**Excerpted text:**
>> START

Undervalued Canadian Stocks
Every organization has its star players, and one of Cabot's just retired, after 33 years of service.
Pat Carr wasn't an editor or an analyst, but she was a major reason for the organization's success for a very long time, and her story is worth telling.
Pat was the voice of Cabot in many ways. She answered the phone and recorded phone messages. She also processed subscription orders, and much, much more. If you called Cabot anytime in the past few decades, the odds are very good that you talked to her.
When Pat came to interview with my father Carlton back in the summer of 1978, she wore a yellow blouse and a madras wraparound skirt (she remembers).
She was offered $3.25 an hour for the part time job and she accepted. She was the third employee my father hired. In addition to processing subscription orders and bank deposits, her duties included stuffing envelopes and typing stencils.
What were stencils?
In brief, they were the technology used to address envelopes before computers came along.
Basically a piece of stiff tissue paper held in a cardboard frame, a stencil could be typed on once, and then inked by a machine, week after week, in a process like silkscreen printing, to quickly address envelopes.
Pat was a competent typist, but not a perfect one; occasionally she made a mistake. And because those stencils cost money--maybe ten cents each-- she was afraid to publicize her mistakes by tossing mistyped stencils in the trash, where my father might see them later. So she'd accumulate the bad ones in the pocket of her skirt and take them home, to throw in her own trash!
It wasn't until years later, perhaps after computers had taken over the job, that she told my father the truth!
Pat lived within walking distance of the office, as did most of Cabot's early workers, who were typically mothers. They'd get their kids off to school, come in to work for four or five hours, and be back home by 2:00, when their kids were out of school.
That's also when a couple of my youngest siblings--teenagers by then--got out of school and returned home. The office was in our living room. Envelope stuffing was done on the dining room table. And the folding machine was in my parents' bedroom!
Here's a picture of the business' home from 1970 to 1996.
Located down a dirt road on Cabot Farm, the house has a great view of the Danvers River and hayfields. But snow, ice and mud presented the occasional challenge to the walkers like Pat, who always rose to the occasion. My brother's family lives in the house now.
Anyway, Pat's skills and duties grew as the company grew, and around the time I joined the company (1986), we installed a Dictaphone, which subscribers to Cabot Market Letter could telephone at any time of the day to hear a market update my father had recorded. And when he wasn't available, Pat stepped in to record. Not only is she a great talker, she's also a talented singer, with the gift of perfect pitch.

>> END

**Short problem 1:** Display each line in the entries below that contains the string "family".

**Entries supplied:**
>> START

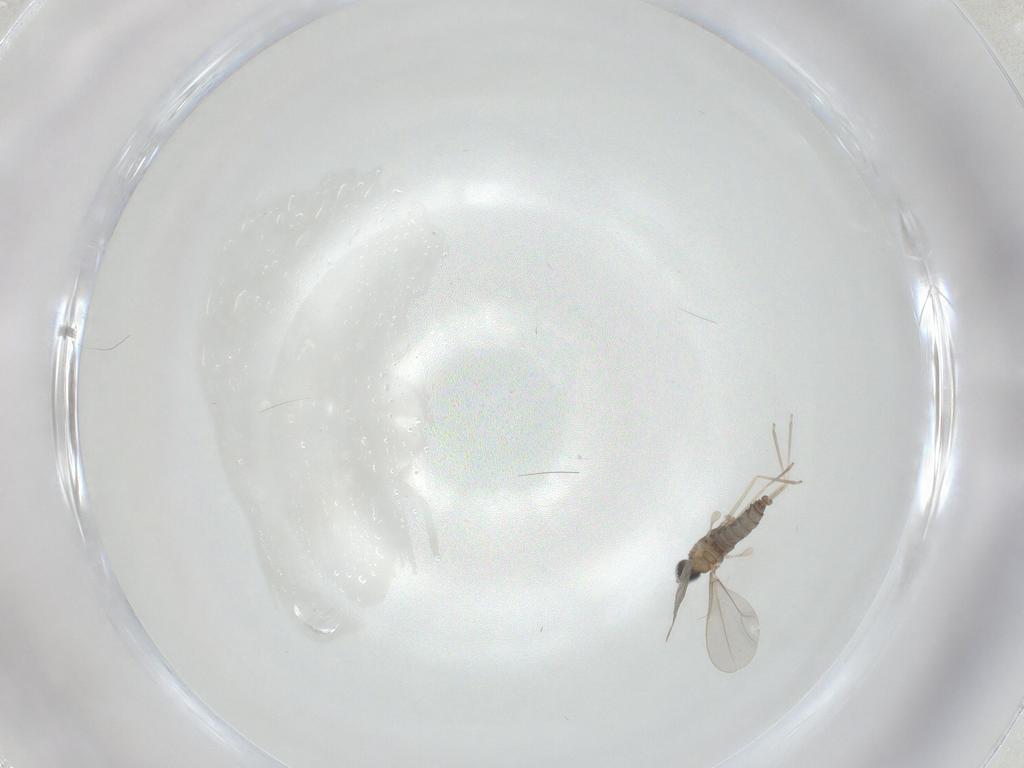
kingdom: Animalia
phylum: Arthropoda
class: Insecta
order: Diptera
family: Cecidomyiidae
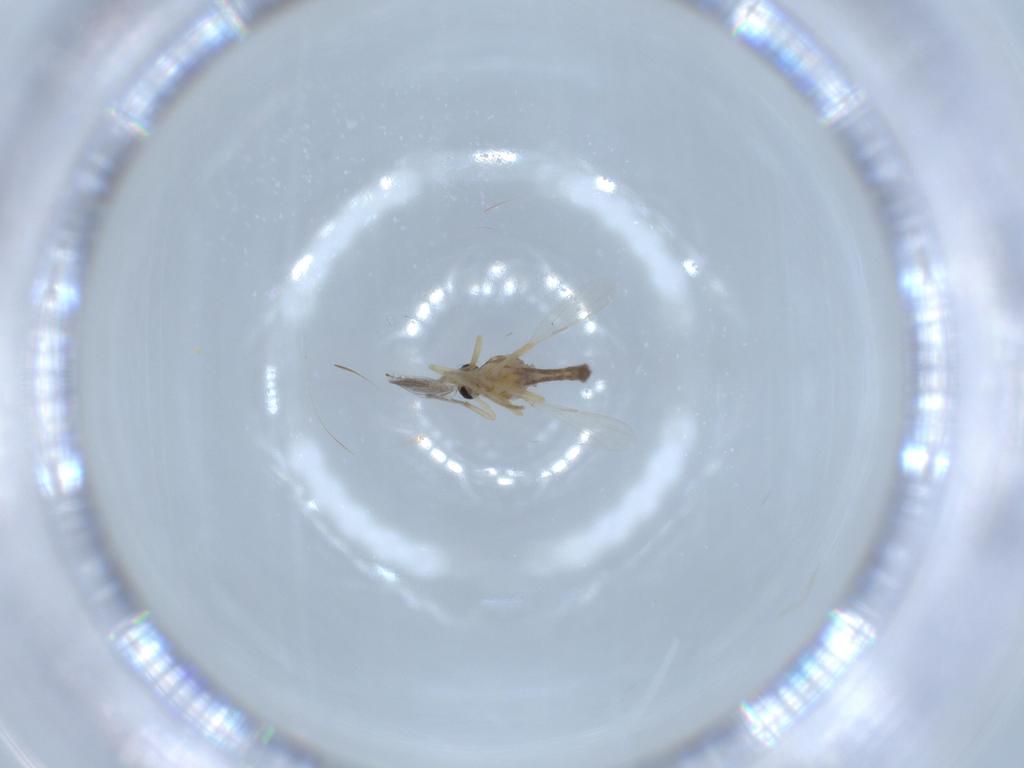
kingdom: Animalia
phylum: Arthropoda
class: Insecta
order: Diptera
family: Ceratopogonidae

>> END
>> START

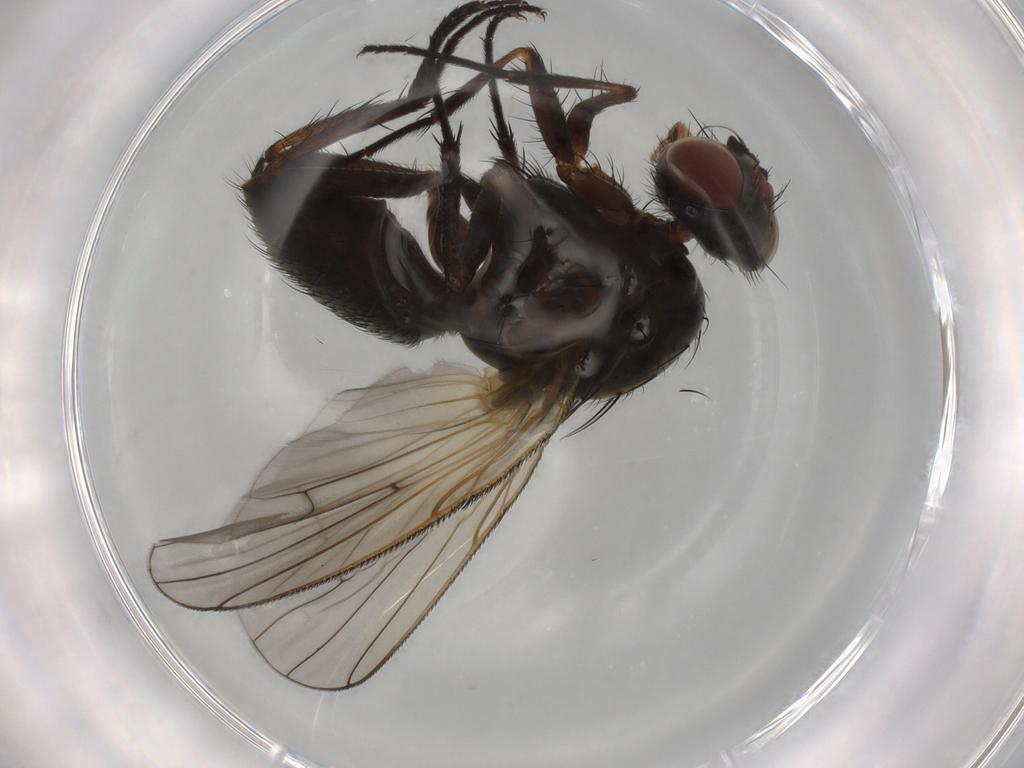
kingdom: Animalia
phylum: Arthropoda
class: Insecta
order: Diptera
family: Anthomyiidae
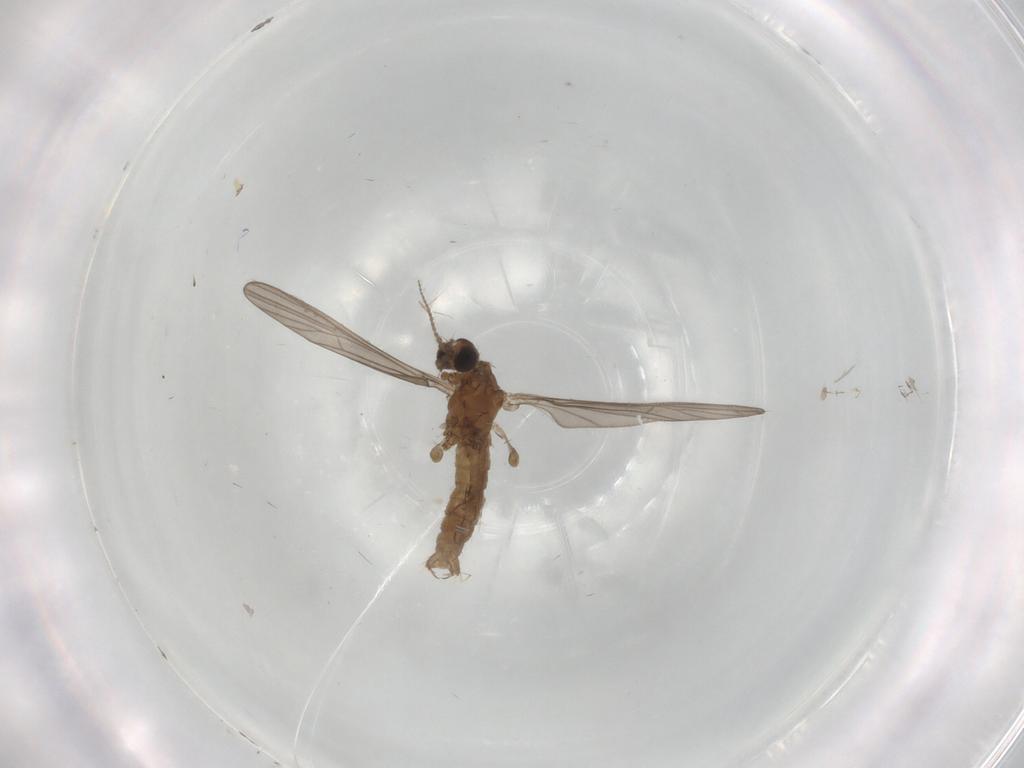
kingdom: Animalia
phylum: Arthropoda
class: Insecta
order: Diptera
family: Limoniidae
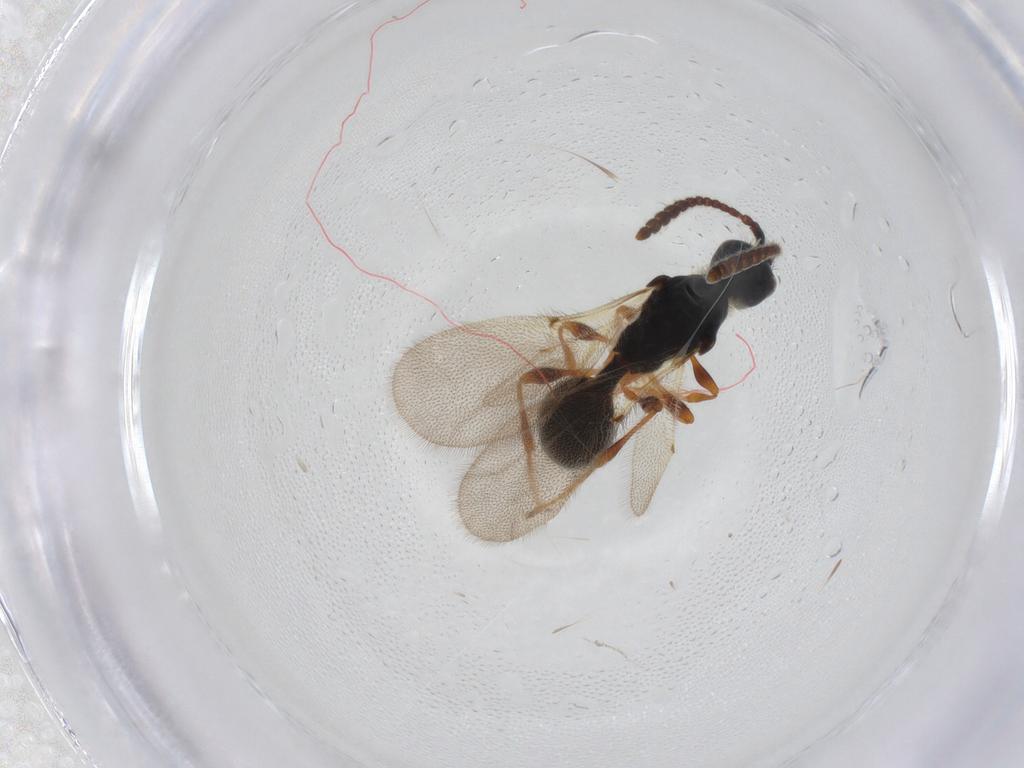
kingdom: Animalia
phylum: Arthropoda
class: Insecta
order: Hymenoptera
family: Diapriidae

>> END
>> START

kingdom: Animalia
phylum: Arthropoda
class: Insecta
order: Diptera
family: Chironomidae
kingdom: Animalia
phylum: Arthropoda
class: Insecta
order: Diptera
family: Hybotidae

>> END

**Short problem 2:** In the piece about Pat Carr, what hourly wage was she offered for the part-time job?

**Correct response 1:**
family: Cecidomyiidae
family: Ceratopogonidae
family: Anthomyiidae
family: Limoniidae
family: Diapriidae
family: Chironomidae
family: Hybotidae

**Correct response 2:** $3.25 an hour